• GIVEN DATA:
*** Begin section ***
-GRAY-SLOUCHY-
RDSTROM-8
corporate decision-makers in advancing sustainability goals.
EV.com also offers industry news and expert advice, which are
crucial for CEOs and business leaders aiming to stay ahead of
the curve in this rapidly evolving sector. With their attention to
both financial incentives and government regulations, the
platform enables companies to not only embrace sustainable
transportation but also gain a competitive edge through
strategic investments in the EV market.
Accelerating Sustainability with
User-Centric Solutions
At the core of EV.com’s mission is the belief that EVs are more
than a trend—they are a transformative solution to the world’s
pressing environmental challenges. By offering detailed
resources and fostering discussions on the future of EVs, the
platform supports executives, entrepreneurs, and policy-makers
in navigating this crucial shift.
*** End section ***
• WHAT YOU NEED TO DO: Each line of the data should be given back exactly.

• RESPONSE TO THE EXERCISE:
-GRAY-SLOUCHY-
RDSTROM-8
corporate decision-makers in advancing sustainability goals.
EV.com also offers industry news and expert advice, which are
crucial for CEOs and business leaders aiming to stay ahead of
the curve in this rapidly evolving sector. With their attention to
both financial incentives and government regulations, the
platform enables companies to not only embrace sustainable
transportation but also gain a competitive edge through
strategic investments in the EV market.
Accelerating Sustainability with
User-Centric Solutions
At the core of EV.com’s mission is the belief that EVs are more
than a trend—they are a transformative solution to the world’s
pressing environmental challenges. By offering detailed
resources and fostering discussions on the future of EVs, the
platform supports executives, entrepreneurs, and policy-makers
in navigating this crucial shift.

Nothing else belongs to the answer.